Numéros Inami : la Vivaldi fait sauter l'article litigieux de la loi Vandenbroucke
Le projet de loi revient à la Chambre. Mais il sera amendé en vertu de l'accord entre le ministre et les francophones.

- Publié le 07-05-2022 à 06h56
- Mis à jour le 07-05-2022 à 18h24

Un seul amendement qui change tout. Déposé par la majorité fédérale (la Vivaldi), il prévoit la suppression de l'article 69 d'un projet de loi de dispositions diverses en matière de santé. L'amendement devrait être adopté mardi prochain en commission Santé de la Chambre. L'espoir, c'est qu'il mette un point final à la saga des numéros Inami, qui a empoisonné les relations entre le fédéral et la Fédération Wallonie-Bruxelles (FWB, ou Communauté française) ces derniers mois, et plus largement entre Flamands et francophones depuis des années.
C'est au mois de novembre que le ministre de la Santé, Frank Vandenbroucke (Vooruit), déposait son projet de loi au Parlement. Il y était question d'audit des hôpitaux, de vente de tabac, de facturation des soins, du don de sang des hommes homosexuels… Et puis cet article, quelques lignes perdues dans le flot de centaines de pages, qui prévoyait de donner à l'Inami (l'assurance maladie invalidité) le pouvoir d'accorder, ou de refuser, aux jeunes médecins diplômés le numéro Inami leur permettant d'exercer leur métier.
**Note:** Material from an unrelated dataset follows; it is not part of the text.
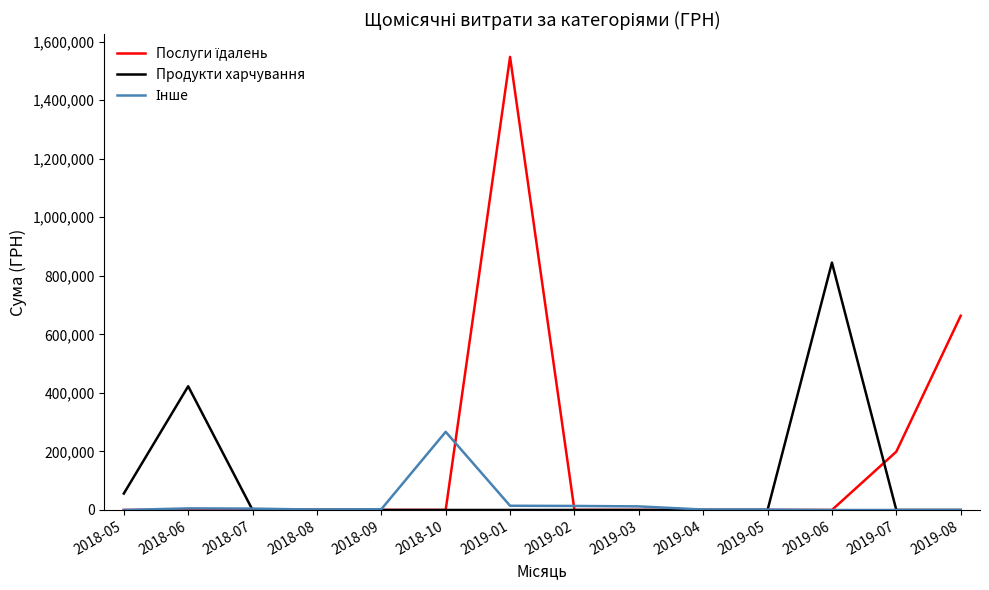

At which category does the chart reach its peak across all series?

2019-01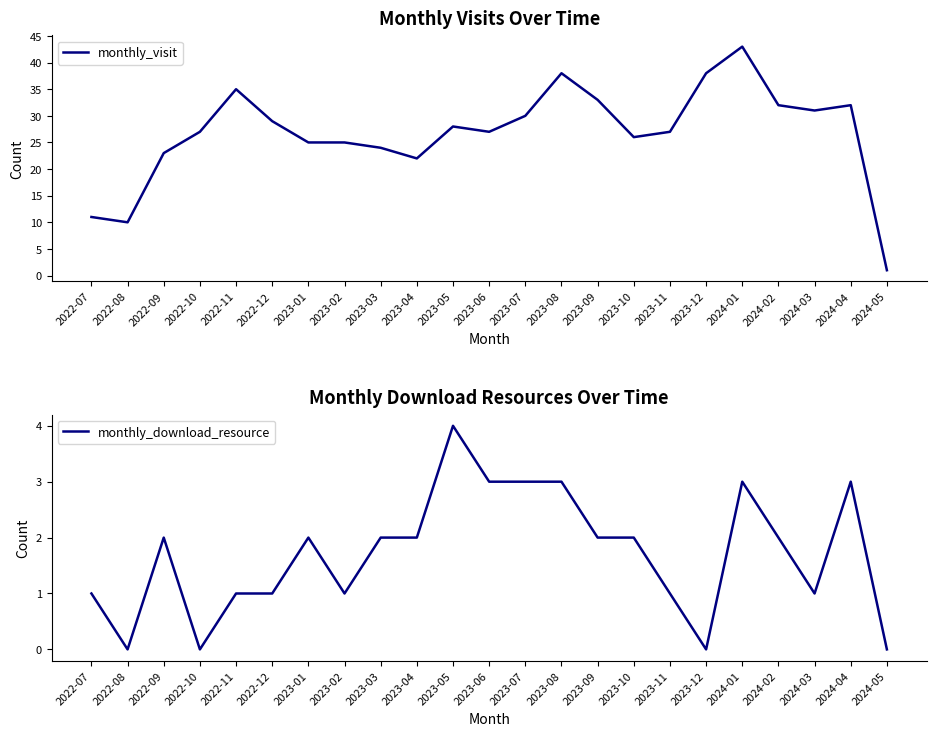

What is the sum of all monthly_visit values?

617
Catherine Fonck lève le lièvre
Lorsqu'elle lit cet article du projet loi, la députée d'opposition Catherine Fonck (Les Engagés, ex-CDH) s'en inquiète aussitôt. Elle y voit un passage en force du ministre pour contraindre les francophones à respecter les quotas de numéros Inami accordés aux jeunes diplômés. Ces quotas sont déterminés par le fédéral, mais ce sont les Communautés qui doivent les faire respecter en régulant le nombre de diplômés. Or, les francophones dépassent depuis des années leurs quotas, contrairement aux Flamands.
Frank Vandenbroucke s'était d'abord montré rassurant, à la Chambre, indiquant que l'article devait être activé par un arrêté royal délibéré en Conseil des ministres, donc avec l'aval des francophones du gouvernement fédéral. La majorité Vivaldi le suivait. Et le projet de loi était approuvé en commission fin décembre. Mais il n'a jamais atterri en séance plénière de la Chambre pour le vote final. C'est que, entre-temps, l'inquiétude est montée du côté francophone. Et d'âpres négociations ont dû être engagées entre le ministre et le gouvernement de la FWB.
Un accord en poche
Un accord est intervenu la semaine dernière. En très résumé, il prévoit d'accorder davantage de numéros Inami aux Communautés (environ 700 pour les francophones au lieu de 500). En échange, la FWB s'engage à faire respecter ces quotas en instaurant un concours pour l'accès aux études de médecine, plus restrictif que l'examen d'entrée actuel.
Cet accord en poche, la majorité fédérale peut à présent déposer à l'unisson un amendement visant à supprimer l'article tant décrié de la loi Vandenbroucke.
"Cet amendement, c'est le même que celui que j'ai déposé il y a plus de cinq mois. Je regrette que la majorité l'ait balayé à l'époque, réagit Catherine Fonck. Mais on voit que la mobilisation a payé. Tant mieux. Je suis satisfaite sur ce volet-là. Par contre, pour le reste de l'accord intervenu la semaine dernière, la réalité, c'est que plus de mille étudiants étaient acceptés en médecine chaque année (et recevaient un numéro Inami à la fin des études, NdlR), alors que, dorénavant, un peu plus de 700 numéros Inami seulement seront accordés. C'est un recul." Et de pointer le risque de pénurie de médecins généralistes, entre autres.
Dans la majorité, le député Patrick Prévot (PS) salue, lui, "un bon accord". "Frank Vandenbroucke a trouvé un vrai compromis à la belge, qui ne déshabille personne et tient compte des attentes des deux Communautés." Il souligne que les francophones auront 200 numéros Inami de plus, et que tous les étudiants auront désormais l'assurance d'avoir un numéro une fois diplômés.